The model was trained on aws p2-xlarge instance. It took about 15 minutes to train an epoch and using early stopping, I found my best model after the 28th epoch with a validation loss of 0.027. You can view the training results in the csv file model_logs_32_100_50_0.001_10.csv
or using the tensorboard logs tensorboard_logs.zip
.
Checkout environment file by running conda env create -f environment.yml
. On aws, clone this project and run python ./bin/get_orig_data.py
to download original data set.
clone this project and run ./run-bagdump.sh -i ~/steering-angle-predictor/orig_data/Ch2_002 -o ~/steering-angle-predictor/image_data
to convert data files to CSVs and images. Must be an absolute path to this project.
Note: I ran into some issues getting docker running on the carnd ami, but was able to get it installed eventually using this walk-through.
run python ./bin/generate_bottleneck_data.py
to run images through VGG16 and save results to S3. Model training was broken up into image processing (VGG16) and recurrent training to allow (in theory) for the second half to be trained locally on my machine.
run python ./bin/train.py
to train and save the recurrent model. In my current best model, I trained for a maximum of 100 epochs, with an early stopping min_delta of 0.01, and an early stopping patience of 10. The model ended up stopping after the 38th epoch.

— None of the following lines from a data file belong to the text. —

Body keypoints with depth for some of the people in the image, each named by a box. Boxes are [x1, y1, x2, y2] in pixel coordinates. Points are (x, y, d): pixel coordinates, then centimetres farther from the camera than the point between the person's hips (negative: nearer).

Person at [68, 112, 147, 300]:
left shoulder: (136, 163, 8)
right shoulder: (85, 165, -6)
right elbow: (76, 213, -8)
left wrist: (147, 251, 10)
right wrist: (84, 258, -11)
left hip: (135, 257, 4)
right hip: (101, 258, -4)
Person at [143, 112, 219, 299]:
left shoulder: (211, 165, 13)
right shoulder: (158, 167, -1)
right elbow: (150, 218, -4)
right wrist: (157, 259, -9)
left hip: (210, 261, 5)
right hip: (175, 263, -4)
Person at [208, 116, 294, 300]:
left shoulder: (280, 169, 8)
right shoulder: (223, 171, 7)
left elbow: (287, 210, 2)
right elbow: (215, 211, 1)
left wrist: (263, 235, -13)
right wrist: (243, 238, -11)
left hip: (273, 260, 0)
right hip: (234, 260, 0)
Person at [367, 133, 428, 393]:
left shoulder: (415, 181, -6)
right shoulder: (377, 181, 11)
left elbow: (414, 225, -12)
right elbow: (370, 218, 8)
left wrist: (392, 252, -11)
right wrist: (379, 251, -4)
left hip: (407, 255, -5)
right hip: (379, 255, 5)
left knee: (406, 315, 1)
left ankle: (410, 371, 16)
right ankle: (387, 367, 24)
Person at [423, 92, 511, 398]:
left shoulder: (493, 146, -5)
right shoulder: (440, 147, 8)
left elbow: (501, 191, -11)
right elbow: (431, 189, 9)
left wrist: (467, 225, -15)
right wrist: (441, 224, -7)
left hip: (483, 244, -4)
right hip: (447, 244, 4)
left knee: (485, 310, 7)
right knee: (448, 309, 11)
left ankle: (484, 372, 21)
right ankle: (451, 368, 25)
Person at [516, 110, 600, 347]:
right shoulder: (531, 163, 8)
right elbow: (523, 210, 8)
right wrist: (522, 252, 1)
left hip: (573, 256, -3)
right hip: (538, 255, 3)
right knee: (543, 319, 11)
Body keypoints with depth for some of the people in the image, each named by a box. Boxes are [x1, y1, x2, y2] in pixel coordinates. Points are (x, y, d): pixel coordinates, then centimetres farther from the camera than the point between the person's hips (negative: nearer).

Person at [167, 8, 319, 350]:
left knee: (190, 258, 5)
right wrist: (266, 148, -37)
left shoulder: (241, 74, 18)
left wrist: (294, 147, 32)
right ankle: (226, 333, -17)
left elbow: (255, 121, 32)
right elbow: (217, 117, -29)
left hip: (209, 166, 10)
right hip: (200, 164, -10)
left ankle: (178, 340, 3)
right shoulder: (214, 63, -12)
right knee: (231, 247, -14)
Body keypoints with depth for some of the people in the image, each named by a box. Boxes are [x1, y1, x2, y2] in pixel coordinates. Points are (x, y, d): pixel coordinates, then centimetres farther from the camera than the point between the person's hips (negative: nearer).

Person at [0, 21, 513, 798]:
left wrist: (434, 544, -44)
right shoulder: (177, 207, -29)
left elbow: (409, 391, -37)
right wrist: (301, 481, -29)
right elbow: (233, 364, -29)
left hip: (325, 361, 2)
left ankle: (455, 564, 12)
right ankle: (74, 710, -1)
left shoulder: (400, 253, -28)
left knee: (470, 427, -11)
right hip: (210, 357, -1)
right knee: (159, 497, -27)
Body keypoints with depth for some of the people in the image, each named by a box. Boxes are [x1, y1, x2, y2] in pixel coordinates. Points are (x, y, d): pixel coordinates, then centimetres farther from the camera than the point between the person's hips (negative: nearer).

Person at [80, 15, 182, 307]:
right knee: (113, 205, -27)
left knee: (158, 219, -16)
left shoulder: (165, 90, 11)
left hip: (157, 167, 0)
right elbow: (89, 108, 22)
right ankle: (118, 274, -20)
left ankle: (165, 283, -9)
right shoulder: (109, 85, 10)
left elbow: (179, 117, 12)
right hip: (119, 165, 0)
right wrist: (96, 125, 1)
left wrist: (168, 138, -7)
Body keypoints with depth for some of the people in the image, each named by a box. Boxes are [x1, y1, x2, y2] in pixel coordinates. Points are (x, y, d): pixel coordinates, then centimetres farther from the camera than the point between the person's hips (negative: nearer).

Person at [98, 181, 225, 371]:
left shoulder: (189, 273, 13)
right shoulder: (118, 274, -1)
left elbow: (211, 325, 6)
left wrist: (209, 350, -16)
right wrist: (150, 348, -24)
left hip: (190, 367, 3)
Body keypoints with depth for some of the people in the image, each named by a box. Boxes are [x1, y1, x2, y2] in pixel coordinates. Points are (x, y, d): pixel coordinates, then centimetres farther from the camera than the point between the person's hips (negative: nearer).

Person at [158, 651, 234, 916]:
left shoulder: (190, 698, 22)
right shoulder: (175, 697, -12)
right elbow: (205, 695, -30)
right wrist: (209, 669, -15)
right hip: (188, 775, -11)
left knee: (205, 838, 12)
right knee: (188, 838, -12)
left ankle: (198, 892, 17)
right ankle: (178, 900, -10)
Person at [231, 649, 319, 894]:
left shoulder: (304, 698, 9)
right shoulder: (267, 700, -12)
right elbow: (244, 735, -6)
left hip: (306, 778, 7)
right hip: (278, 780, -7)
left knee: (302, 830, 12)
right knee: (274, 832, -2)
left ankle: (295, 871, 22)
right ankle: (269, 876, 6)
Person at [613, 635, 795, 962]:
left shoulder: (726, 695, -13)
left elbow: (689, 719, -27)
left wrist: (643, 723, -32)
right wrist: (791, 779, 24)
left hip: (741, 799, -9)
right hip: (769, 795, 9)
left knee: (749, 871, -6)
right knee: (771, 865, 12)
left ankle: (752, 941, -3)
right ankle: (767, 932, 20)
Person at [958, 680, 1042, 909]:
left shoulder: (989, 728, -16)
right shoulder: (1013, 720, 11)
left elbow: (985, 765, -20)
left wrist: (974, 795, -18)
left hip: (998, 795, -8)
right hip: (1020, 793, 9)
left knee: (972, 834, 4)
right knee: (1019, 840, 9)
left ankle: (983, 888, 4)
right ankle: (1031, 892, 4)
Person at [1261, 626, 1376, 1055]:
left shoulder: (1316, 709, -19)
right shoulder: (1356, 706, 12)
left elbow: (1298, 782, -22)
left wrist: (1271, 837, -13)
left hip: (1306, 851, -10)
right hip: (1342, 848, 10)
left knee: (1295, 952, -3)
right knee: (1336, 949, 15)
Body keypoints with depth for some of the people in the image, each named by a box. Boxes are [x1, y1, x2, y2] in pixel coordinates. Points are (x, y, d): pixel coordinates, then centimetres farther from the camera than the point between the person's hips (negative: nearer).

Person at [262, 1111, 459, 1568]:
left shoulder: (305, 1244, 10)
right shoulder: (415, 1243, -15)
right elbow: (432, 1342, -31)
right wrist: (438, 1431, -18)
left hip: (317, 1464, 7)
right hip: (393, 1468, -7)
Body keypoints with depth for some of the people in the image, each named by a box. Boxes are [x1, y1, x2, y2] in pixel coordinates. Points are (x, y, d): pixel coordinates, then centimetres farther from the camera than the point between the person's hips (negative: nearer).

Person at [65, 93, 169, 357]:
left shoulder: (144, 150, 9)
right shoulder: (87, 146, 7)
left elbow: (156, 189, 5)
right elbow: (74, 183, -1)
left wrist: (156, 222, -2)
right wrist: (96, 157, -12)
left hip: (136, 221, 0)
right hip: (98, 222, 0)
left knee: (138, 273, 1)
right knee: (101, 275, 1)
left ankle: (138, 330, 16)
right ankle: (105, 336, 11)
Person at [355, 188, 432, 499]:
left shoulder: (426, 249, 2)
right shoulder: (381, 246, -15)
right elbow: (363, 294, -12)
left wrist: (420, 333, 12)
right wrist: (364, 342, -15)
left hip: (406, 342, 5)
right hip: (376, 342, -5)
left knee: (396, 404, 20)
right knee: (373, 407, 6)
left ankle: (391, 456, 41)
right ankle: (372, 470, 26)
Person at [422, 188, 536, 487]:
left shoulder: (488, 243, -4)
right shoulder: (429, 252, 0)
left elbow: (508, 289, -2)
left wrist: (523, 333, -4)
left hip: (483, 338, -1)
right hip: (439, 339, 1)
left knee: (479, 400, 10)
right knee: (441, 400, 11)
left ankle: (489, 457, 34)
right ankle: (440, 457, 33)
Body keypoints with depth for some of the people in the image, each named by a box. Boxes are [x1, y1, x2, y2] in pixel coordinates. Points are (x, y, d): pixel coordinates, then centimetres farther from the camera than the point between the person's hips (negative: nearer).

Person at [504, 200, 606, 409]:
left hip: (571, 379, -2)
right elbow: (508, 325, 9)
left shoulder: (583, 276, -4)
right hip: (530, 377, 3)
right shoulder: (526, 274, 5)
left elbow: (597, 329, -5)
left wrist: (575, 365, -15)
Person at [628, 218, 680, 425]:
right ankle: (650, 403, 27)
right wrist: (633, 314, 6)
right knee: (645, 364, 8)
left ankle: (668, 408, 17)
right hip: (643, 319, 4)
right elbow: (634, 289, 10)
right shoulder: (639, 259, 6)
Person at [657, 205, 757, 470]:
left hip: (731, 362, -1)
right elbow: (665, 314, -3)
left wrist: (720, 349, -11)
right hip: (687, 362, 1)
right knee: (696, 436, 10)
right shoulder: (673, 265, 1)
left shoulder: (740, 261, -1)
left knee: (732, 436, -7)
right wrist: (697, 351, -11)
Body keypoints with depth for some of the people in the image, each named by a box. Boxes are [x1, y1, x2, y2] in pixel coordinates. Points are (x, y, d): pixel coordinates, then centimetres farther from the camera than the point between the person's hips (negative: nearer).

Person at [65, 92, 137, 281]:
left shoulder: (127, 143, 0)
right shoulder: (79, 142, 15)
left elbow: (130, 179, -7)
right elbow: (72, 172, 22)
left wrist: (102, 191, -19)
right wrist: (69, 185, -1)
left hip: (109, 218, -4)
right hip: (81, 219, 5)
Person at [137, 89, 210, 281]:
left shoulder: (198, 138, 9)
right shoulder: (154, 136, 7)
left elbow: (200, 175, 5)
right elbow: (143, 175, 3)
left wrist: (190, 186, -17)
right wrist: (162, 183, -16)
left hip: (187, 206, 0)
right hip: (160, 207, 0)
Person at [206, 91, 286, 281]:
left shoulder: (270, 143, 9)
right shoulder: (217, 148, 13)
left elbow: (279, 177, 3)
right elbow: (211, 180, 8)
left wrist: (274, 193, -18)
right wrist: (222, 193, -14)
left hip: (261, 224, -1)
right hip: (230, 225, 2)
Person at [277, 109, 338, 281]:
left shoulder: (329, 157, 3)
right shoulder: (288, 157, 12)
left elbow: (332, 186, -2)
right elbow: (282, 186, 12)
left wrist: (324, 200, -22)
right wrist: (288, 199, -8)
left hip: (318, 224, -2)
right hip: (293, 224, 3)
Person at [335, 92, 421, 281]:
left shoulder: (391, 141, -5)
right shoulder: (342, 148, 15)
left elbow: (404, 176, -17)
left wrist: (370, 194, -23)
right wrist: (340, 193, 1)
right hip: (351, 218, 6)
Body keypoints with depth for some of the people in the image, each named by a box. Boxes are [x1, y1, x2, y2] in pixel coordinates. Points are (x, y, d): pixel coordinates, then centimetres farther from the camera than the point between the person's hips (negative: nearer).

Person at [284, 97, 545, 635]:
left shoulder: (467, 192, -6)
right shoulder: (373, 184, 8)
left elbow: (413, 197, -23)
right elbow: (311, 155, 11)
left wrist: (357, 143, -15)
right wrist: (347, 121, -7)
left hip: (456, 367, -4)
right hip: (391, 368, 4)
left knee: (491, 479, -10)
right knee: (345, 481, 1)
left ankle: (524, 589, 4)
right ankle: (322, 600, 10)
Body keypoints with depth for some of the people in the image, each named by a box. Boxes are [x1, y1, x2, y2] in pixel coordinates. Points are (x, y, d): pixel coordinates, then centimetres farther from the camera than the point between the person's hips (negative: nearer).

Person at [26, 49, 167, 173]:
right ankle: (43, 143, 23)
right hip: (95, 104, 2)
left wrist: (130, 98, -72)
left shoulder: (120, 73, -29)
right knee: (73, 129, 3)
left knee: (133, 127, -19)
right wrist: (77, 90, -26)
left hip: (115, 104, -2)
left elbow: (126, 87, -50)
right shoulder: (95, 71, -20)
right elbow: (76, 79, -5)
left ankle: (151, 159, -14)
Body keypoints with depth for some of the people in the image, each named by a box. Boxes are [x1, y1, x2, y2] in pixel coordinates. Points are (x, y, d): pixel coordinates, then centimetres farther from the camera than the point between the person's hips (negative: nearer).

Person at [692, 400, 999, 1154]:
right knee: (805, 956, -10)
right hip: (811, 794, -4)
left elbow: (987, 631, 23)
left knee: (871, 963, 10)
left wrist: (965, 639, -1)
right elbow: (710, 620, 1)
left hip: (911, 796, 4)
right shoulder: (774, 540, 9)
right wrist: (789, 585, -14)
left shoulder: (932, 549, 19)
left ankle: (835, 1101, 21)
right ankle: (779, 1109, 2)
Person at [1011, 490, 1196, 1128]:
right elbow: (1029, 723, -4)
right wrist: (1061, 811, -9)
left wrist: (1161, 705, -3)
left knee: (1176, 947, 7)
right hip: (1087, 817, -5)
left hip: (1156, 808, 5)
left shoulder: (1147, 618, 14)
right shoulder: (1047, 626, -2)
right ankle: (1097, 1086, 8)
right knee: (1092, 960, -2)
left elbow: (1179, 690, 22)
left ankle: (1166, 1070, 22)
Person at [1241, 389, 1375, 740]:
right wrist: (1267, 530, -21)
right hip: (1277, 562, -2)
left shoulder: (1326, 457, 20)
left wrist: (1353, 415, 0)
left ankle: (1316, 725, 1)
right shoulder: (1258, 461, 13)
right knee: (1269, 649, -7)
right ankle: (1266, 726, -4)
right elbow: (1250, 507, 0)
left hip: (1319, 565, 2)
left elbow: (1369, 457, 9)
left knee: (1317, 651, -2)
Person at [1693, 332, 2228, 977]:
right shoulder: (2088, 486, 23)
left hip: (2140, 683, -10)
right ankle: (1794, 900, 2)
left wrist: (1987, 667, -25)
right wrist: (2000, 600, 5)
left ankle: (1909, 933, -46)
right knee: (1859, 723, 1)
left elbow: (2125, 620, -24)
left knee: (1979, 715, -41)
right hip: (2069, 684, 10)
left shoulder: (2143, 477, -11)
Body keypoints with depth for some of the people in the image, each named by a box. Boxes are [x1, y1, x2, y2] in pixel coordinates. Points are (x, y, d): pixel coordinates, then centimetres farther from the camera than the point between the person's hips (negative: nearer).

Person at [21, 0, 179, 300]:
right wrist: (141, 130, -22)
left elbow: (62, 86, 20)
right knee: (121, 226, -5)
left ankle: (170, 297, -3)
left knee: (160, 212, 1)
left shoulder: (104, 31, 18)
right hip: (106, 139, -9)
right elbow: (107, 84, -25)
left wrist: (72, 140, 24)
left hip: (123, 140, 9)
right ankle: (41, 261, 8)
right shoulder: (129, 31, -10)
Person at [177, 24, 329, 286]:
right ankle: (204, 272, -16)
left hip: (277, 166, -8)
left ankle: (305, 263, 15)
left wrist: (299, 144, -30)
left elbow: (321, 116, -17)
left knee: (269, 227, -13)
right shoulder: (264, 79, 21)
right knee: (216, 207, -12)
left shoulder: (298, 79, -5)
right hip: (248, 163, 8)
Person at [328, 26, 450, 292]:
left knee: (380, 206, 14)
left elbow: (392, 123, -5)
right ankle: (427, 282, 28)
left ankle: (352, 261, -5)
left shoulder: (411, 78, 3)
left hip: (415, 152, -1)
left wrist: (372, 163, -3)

Step 5: Create video displaying actual steering angle, predicted steering angle, and absolute error percentage.
run python ./bin/video.py
.
This was a really fun project because it was my first opportunity to work with ROSBAG data, recurrent layers, Keras functional model, and multi inputs to a model. I think I learned a lot about how recurrent networks work and will definitely be able to use this knowledge in the future. Although I have already learned a lot, there is still a ton of work I would to on the project in the future.
I initially split up the training into "bottleneck" training using VGG and the recurrent training because I hoped I would be able to perform the recurrent training on my local GPU, this was not the case in practice and splitting up the training was a huge pain in developing clean generators to work this. Right now I have three generators, one for each step of training and one for generating the video. If I had built my model end to end, I would not have had this problem, although my model may have taken longer to train.
The current results of this project are a bit disappointing. My goal was to have a video of actual and predicted steering wheel angles to show similar to the videos from the Udacity challenge (link). In my case, when running my model to generate video output, the model is returning the same steering angle every time. Something is clearly wrong but the whole prediction process very complicated and I can't tell right now if the model is flawed or the way I am passing the input data is incorrect. The model also requires me to input a batch of 32 frames at a time which isn't practical in a real self driving car. If I were to go back I would want to simplify the model architecture to one training process and figure out a better way to run my test and validation splits. I would also want to consider training my own model end to end which would give faster calculation speeds and play with more of the hyper parameters.